R. fasst diese Relation so dicht, dass er nicht nur das Selbstverständnis von Spr 1–9 anhand der Bezüge auf Dtn, Gen und Jer, sondern auch das Selbstverständnis der Tora und der Jer-Reden anhand von Spr 1–9 darstellen zu können meint. Die protokanonische Bezogenheit von Tora und Spr 1–9 lässt nach R. unter den Bedingungen des Staatsverlustes (402 ff.) für die spätpersischen Autoren die Verbundenheit der kollektiven und individuellen Lebenslehren und -perspektiven erkennen (391); die Bezogenheit auf die Jer-Reden mache die Dringlichkeit der Handlungsrevision und die Gefahr des Überhörens der Gottesworte plastisch (397 f.).
Die Zielfrage nach dem tragenden Grund der Hebräischen Bibel (407–413) spezifiziert R. abschließend als in Spr 1–9 hermeneutisch, historisch und sachlich greifbare Verbindung von Texten, Autoren und Rezipienten. Ein knappes Fazit, Stellen- und Literaturverzeichnis schließen sich an.

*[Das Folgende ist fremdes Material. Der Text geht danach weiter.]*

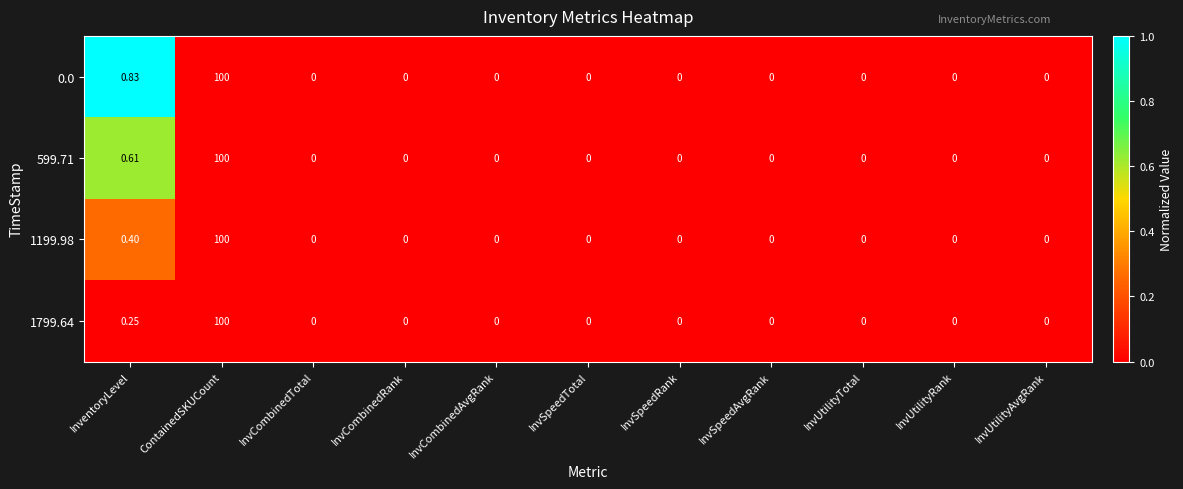

Which label corresponds to the largest value in the chart?

ContainedSKUCount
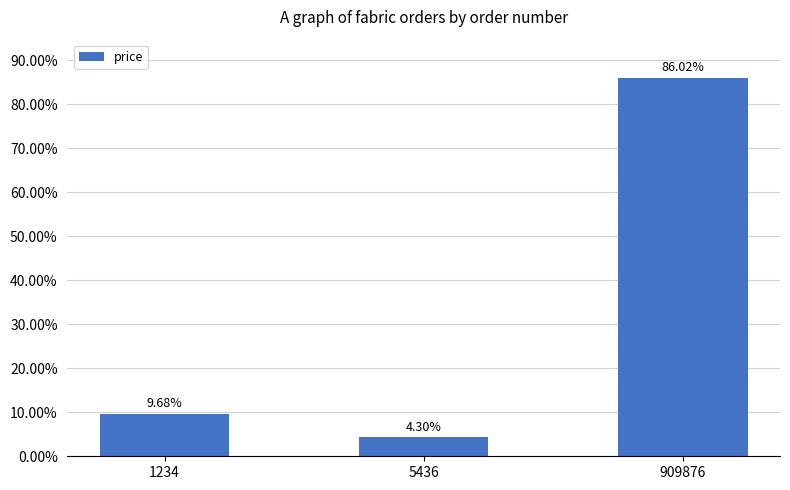

Read the value at 1234.

45000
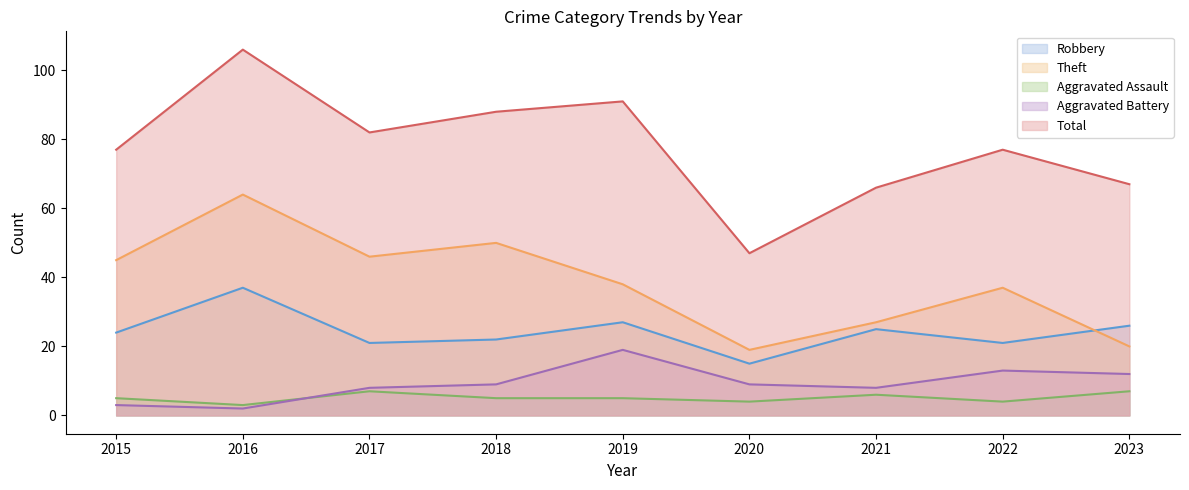

Where is Aggravated Assault nearest to the value 5?

2015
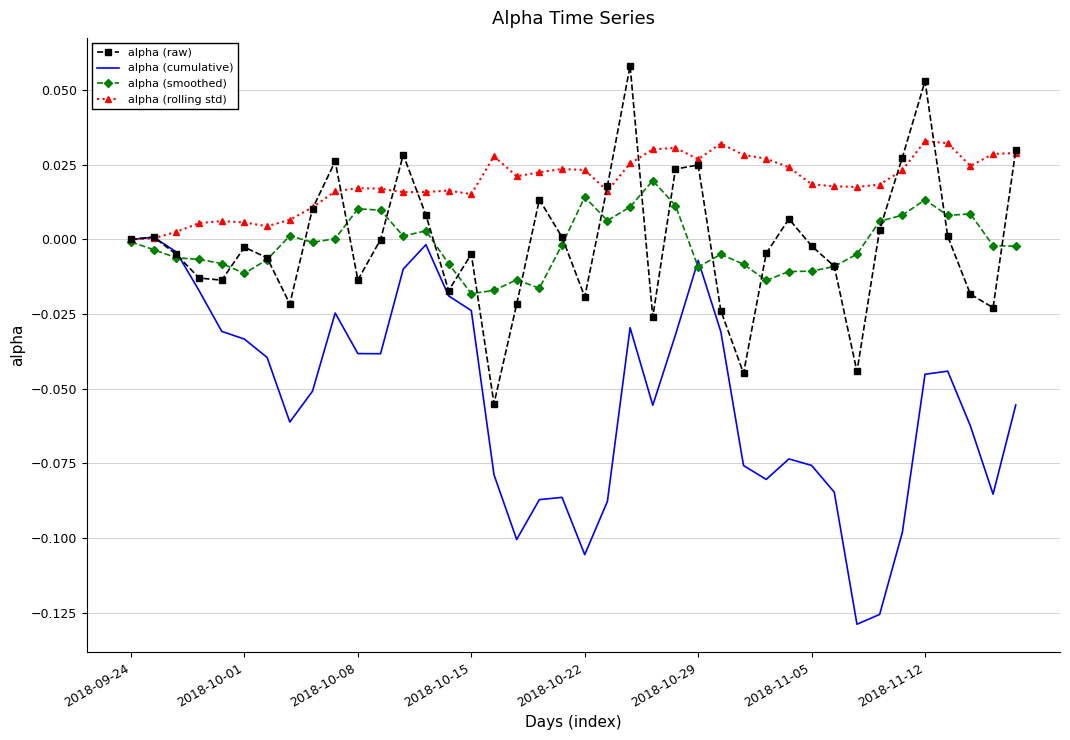

Which series has the largest total across all categories?

alpha (rolling std)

Die sorgfältige Studie, deren systematisierende Ambitionen ihr sprachlich nicht immer guttun, trägt dazu bei, die Bezüge von Spr 1–9 auf die oben genannten Texte zu profilieren und Spr 1–9 als mit wesentlichen literarischen Traditionen Israels verflochten zu erhellen. Infolge der Gültigkeitshermeneutik treten hier affirmative Kongruenzen stärker hervor als die R. durchaus bewussten (390.397 f.402–407) Transformationen der Bezugstexte in Spr 1–9. Dichter nachzuzeichnen wären m. E. für Dtn und die Jer-Texte die Dehistorisierung und Individualisierung der Gerichts-, Gehorsams- und Weg-Motive. Von Gen 1 her ließe sich der Charakter des Vorwesens als ›Lehrerin‹ und von Jer aus die in perserzeitlichem Kontext sprechende latente Entpolitisierung in Spr 1–9 profilieren. So käme auch in den Blick, ob und wie sich die Akzente der impulsgebenden Bereiche verschränken: Machen die dtn Bezüge Salomo als Sprecher von Spr 1–9 zum toratreuen König nach Dtn 17, wird der dtn Mose in Frau Weisheit hypostasiert und feminisiert?
Fraglich indes scheint mir, ob Gültigkeit ein terminologisch glücklicher und plausibel operationalisierbarer Begriff ist, mit dem sich nicht allein Texte ertragreich auslegen, sondern auch die Probleme der Geltung bearbeiten lassen. So mutig es ist, diese Frage an konkrete Textrelationen zu stellen, und so erhellend die Relevanzkonzepte konkreter Trägerkreise und (proto)kanonischer Netze sind, so wenig trennscharf erweisen sich m. E. in den teils redundanten Gültigkeitsanalysen die Kategorien der Stimmigkeit, Verbindlichkeit, Tragfähigkeit und Nachvollziehbarkeit (295–330). Begrifflich prädiziert Gültigkeit überdies nicht nur zeitgebundene Relevanz und Bedeutsamkeit, sondern auch starke Normativität. Die, teils auch bei Sanders (to take »the measure of the authority that the ancient tradition exercised«, Tora and Canon, Philadelphia 1972, XVII), offene Frage ist, wie und wieso ein historisch aufweisbares Gelten, das bei R. an die Stelle von Gablers überzeitlichen Wahrheiten zu treten scheint, schon Gültigkeit im engen Sinne verbürgt oder präfiguriert. Deutlicher (402 ff.) wäre auch zu fragen, ob nicht den Diskrepanzen und Widersprüchen zwischen Texten und Trägerkreisen (die im skizzierten Rahmen leicht als »ungültig« erscheinen könnten) ebenfalls höhere kanonische Bedeutung zu­kommt. Ein inhaltlich enger geführtes Gespräch auch mit intertextuellen Ansätzen würde hier Perspektiven bieten.
R.s Studie ist eine heuristisch anregende, detailreiche Basis für exegetische Anschlussfragen an und über Spr 1–9 hinaus. Sie verdient Respekt als Beitrag zur Kanonhermeneutik und -methodik, der das Fach von einem klug gewählten Gegenstand her an seine Grundfragen erinnert.